On ne va pas se mentir : avant d’aller voir un film, on a souvent en tête une certaine image de ce qu’il va être. Parfois, cette image est très éloignée de la réalité et d’autres fois, elle s’y conforme totalement. Cette édition du festival d’Annecy nous a proposé deux long-métrages qui incarnent parfaitement ces deux extrêmes.
On ne misait pas un centime sur Mon Ninja et moi (Ternet Ninja) de Thorbjorn Christoffersen et Anders Matthesen. Son histoire d’amitié entre un adolescent et une poupée ninja n’inspirait guère confiance. Ce film d’animation danois semblait surtout là pour boucher un trou dans la compétition officielle comme avait pu le faire l’insipide Animal Crackers il y a deux ans. Pourtant, Ternet Ninja va se révéler d’un tout autre niveau. Certes, la surprise est modeste mais demeure bien réelle. Le long-métrage nous montre dès les premières minutes qu’il ne sera pas un spectacle si inoffensif que ça ; on aurait difficilement pu imaginer voir un jour un divertissement pour les bambins commencer sur une usine thaïlandaise exploitant des enfants et le meurtre d’un de ses jeunes ouvriers. Le film se permet donc régulièrement des écarts osés pour une œuvre de ce calibre : ça humilie un beau-père couillon avec une revue porno sur laquelle on s’est un peu trop épanchée. Ça invite à une fête d’anniversaire l’oncle alcoolique aux mains baladeuses. Ça laisse un enfant récupérer de la cocaïne chez un dealer.
Autant de petites idées détonantes dans une intrigue qui aurait pu être bien propret. Ternet Ninja gagne ainsi en efficacité, lui permettant de tirer le meilleur de ce canevas classique évoquant les productions Amblin. L’intrigue invraisemblable en devient véritablement drôle et attachante. Il est alors dommage que le troisième acte s’avère faiblard et ne va pas au bout de la provocation. Il aurait été très intéressant de confronter la différence d’ampleur des enjeux entourant les deux protagonistes. Là où l’adolescent a des motivations bénignes en raison du confort social où il vit (il veut juste être plus populaire et sortir avec la jolie fille du collège), celle du ninja ont une importance toute autre (mettre un terme à l’exploitation des enfants en usine) et il est prêt à aller jusqu’au meurtre pour remplir sa mission. Finalement, les implications de cette disproportion sont mises de côté au profit d’une résolution plus convenue. Sans cette baisse de régime dans la dernière ligne droite, il est probable qu’on n’aurait pas hésité à exprimer un enthousiasme plus prononcé encore.
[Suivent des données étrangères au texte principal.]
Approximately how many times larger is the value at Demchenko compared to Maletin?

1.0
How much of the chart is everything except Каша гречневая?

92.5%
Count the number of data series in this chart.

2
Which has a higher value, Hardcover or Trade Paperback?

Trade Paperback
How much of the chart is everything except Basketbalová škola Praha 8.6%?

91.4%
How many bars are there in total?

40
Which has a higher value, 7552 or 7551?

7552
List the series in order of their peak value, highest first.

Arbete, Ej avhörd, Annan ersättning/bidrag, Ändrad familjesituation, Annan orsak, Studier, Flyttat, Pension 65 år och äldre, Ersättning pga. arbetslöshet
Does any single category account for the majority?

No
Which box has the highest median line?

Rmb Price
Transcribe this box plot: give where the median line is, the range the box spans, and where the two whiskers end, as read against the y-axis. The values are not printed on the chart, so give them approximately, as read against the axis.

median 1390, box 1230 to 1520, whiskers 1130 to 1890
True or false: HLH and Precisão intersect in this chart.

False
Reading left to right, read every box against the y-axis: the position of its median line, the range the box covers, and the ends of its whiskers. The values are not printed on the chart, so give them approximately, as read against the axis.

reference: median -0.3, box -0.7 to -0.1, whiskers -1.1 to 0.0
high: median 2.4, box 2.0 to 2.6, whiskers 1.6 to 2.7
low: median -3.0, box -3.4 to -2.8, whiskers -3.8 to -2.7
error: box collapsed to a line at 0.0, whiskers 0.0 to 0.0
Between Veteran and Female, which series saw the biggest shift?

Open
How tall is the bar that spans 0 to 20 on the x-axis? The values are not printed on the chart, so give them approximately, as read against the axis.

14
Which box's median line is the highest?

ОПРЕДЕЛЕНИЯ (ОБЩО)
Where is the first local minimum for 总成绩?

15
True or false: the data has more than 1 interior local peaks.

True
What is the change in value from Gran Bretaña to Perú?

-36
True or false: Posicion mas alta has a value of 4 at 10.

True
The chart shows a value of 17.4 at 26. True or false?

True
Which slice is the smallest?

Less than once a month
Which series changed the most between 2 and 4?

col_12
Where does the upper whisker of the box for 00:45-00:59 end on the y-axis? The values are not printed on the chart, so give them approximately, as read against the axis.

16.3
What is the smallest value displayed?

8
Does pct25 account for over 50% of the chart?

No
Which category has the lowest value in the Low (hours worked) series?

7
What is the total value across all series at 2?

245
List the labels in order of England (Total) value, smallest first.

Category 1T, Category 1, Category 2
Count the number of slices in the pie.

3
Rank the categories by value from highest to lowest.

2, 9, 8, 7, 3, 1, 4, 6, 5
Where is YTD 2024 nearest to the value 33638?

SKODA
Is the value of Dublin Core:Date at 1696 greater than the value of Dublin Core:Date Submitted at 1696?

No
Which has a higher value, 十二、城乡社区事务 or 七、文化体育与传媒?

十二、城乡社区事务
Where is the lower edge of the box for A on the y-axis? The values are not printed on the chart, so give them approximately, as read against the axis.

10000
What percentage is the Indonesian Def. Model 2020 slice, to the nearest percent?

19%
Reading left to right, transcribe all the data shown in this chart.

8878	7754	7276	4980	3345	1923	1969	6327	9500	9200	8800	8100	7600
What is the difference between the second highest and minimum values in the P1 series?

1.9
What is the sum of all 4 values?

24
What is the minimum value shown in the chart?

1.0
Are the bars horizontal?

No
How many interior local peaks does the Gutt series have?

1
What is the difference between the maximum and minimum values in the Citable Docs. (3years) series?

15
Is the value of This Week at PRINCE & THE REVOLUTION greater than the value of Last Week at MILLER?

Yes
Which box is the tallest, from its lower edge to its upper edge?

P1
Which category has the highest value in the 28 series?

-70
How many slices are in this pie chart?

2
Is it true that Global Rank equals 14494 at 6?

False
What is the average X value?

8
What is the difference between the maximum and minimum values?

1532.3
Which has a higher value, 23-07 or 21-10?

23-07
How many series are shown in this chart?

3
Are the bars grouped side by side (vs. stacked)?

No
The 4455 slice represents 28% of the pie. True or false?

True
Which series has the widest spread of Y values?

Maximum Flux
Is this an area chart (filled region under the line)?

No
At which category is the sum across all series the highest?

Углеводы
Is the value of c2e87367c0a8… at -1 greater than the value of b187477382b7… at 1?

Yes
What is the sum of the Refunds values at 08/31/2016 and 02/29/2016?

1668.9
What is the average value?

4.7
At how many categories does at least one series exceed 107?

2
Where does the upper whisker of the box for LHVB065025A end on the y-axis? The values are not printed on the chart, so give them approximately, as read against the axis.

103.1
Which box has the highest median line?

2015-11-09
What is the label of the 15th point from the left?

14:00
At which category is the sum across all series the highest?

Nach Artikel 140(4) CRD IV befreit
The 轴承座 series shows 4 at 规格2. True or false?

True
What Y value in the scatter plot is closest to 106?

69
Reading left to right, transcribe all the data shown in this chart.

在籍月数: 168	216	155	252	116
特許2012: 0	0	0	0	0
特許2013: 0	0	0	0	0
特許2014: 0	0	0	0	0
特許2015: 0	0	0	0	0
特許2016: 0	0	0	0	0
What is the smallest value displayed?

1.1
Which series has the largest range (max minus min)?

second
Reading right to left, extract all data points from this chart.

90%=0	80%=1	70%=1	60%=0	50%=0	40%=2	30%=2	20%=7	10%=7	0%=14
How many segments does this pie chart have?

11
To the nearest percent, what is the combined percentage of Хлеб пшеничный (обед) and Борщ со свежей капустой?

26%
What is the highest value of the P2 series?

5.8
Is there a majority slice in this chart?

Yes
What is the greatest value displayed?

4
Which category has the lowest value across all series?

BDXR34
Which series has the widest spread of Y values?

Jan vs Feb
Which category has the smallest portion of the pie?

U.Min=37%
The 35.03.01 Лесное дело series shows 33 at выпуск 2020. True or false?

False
Similairement, on voyait un colossal désastre se profiler pour Playmobil, le film. Venu présenté son film, le réalisateur Lino DiSalvo nous aura pourtant donné un demi-espoir. Il mettait en avant ses motivations liées au principe de jeu et comment celle-ci pouvait amener une réflexion sur la variabilité de la notion d’héroïsme. Si le film a été de toute évidence monté pour concurrencer La Grande Aventure Lego, on pouvait se dire qu’elle suivrait le même chemin salutaire que son prédécesseur. Ça n’a malheureusement pas été le cas et le naufrage a bien eu lieu. Dans le long-métrage terminé, on ne retrouve rien des honnêtes intentions de DiSalvo. La catastrophe est déclarée dès les premières minutes. Débutant en live, on découvre la talentueuse Anya Taylor-Joy réduite à jouer une héroïne Disney Channel dans un numéro musical pantouflard où elle chante « à quel point ça serait trop cool de voyager ». La suite ne relèvera jamais le niveau de ce massacre introductif. Si La Grande Aventure Lego était un divertissement dynamique et ludique, Playmobil, le film tient lui du banal téléfilm où la question du jeu ne se pose à aucun moment. Il ne fait que débiter une féerie d’opérette à l’imaginaire préfabriqué avec un premier degré qui tient de l’inconscience (absolument toutes les chansons sont insupportables). Sans rythme, sans propos, sans charme visuel… le ratage est intégral.